» Tarea solicitada
Copia fielmente el fragmento del texto sobre el duelo que va desde "Una de las tareas" hasta "que dejó huella.".

03/08/2026
Honrar no es olvidar.
Una de las tareas más difíciles del duelo no es despedirse, sino aprender a seguir viviendo con la ausencia.
Hay pérdidas que, aun con el paso de los años, vuelven a doler. Un aniversario, una fotografía, una canción o un lugar pueden despertar nuevamente la nostalgia. Y eso no significa que hayas retrocedido en tu proceso; significa que hubo un vínculo importante que dejó huella.
Muchas personas creen que sanar es dejar de sentir. En realidad, sanar es transformar el dolor en un recuerdo que pueda convivir con la vida.
¿Y qué significa honrar a quien ya no está?
Honrar es recordar con amor más que con culpa. Es hablar de esa persona sin miedo. Es agradecer lo compartido. Es vivir los valores que nos enseñó. Es continuar nuestros proyectos sin sentir que la estamos abandonando. Es permitirnos volver a sonreír, sabiendo que el amor no desaparece con la muerte.
Honrar también es cuidar de nuestra propia vida, porque quien amamos forma parte de nuestra historia, no de nuestra condena.
No olvidamos a quienes amamos; aprendemos a llevarlos de una manera diferente: menos desde el sufrimiento y más desde el significado.
Porque el duelo no termina cuando deja de doler... el duelo se transforma cuando el amor encuentra una nueva forma de permanecer.

» Datos extraídos
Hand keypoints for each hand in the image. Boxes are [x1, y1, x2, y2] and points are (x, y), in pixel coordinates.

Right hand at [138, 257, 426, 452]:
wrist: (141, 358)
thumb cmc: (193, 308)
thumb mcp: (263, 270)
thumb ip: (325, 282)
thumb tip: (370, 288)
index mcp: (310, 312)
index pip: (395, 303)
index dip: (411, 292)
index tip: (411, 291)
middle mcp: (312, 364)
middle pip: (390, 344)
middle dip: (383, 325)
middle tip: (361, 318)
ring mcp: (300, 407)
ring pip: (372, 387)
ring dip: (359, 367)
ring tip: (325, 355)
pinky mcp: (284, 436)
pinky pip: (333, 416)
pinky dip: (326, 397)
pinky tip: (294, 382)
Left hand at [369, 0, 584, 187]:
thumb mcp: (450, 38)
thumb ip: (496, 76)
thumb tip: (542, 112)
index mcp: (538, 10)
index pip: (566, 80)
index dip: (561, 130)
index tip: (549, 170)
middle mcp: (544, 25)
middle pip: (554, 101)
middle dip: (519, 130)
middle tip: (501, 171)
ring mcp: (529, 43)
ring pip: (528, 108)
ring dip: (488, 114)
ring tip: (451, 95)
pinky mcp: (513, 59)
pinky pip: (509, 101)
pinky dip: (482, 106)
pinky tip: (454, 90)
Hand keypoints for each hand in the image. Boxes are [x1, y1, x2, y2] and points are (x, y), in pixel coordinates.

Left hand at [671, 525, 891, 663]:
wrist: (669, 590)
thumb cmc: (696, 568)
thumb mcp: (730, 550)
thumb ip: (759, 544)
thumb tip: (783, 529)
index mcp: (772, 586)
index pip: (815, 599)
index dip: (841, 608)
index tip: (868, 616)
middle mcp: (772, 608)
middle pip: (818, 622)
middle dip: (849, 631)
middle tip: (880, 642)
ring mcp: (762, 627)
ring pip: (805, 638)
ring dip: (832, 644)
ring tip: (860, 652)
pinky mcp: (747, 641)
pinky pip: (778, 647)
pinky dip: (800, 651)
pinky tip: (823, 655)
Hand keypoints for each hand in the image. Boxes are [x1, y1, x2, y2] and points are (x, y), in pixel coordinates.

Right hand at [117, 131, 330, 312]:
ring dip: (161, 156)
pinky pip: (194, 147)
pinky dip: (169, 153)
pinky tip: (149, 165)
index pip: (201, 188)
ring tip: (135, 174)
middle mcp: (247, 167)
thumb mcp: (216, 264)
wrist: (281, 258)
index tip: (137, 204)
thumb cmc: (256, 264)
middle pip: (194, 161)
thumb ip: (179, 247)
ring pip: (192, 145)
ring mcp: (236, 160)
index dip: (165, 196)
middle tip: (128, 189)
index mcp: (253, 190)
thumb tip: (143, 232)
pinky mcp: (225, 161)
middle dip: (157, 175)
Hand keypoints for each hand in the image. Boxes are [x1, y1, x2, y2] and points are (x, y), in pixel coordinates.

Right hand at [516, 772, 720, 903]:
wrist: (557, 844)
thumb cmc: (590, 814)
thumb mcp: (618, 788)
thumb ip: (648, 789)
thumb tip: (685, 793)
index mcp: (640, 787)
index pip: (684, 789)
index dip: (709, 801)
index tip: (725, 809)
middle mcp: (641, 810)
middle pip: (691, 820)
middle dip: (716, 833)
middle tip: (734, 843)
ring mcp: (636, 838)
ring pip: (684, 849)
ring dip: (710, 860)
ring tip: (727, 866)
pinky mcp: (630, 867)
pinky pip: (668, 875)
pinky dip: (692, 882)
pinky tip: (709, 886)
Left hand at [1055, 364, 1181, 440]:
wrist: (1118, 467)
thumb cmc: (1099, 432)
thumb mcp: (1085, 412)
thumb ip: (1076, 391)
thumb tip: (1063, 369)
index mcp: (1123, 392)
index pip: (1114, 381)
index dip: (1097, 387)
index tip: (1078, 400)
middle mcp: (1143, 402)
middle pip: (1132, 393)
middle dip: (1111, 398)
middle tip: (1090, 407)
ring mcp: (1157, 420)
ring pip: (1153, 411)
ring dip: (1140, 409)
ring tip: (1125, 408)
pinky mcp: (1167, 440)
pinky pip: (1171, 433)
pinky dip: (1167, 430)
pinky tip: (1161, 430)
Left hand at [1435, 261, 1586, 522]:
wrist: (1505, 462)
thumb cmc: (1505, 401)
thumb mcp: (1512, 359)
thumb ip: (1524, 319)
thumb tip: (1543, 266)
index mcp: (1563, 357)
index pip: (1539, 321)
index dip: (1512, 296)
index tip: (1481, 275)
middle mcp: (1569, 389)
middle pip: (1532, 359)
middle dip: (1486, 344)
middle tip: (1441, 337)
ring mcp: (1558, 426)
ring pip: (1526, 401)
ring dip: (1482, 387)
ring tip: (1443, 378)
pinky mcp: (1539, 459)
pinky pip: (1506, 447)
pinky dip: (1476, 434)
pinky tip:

» Respuesta del ejercicio
Una de las tareas más difíciles del duelo no es despedirse, sino aprender a seguir viviendo con la ausencia.
Hay pérdidas que, aun con el paso de los años, vuelven a doler. Un aniversario, una fotografía, una canción o un lugar pueden despertar nuevamente la nostalgia. Y eso no significa que hayas retrocedido en tu proceso; significa que hubo un vínculo importante que dejó huella.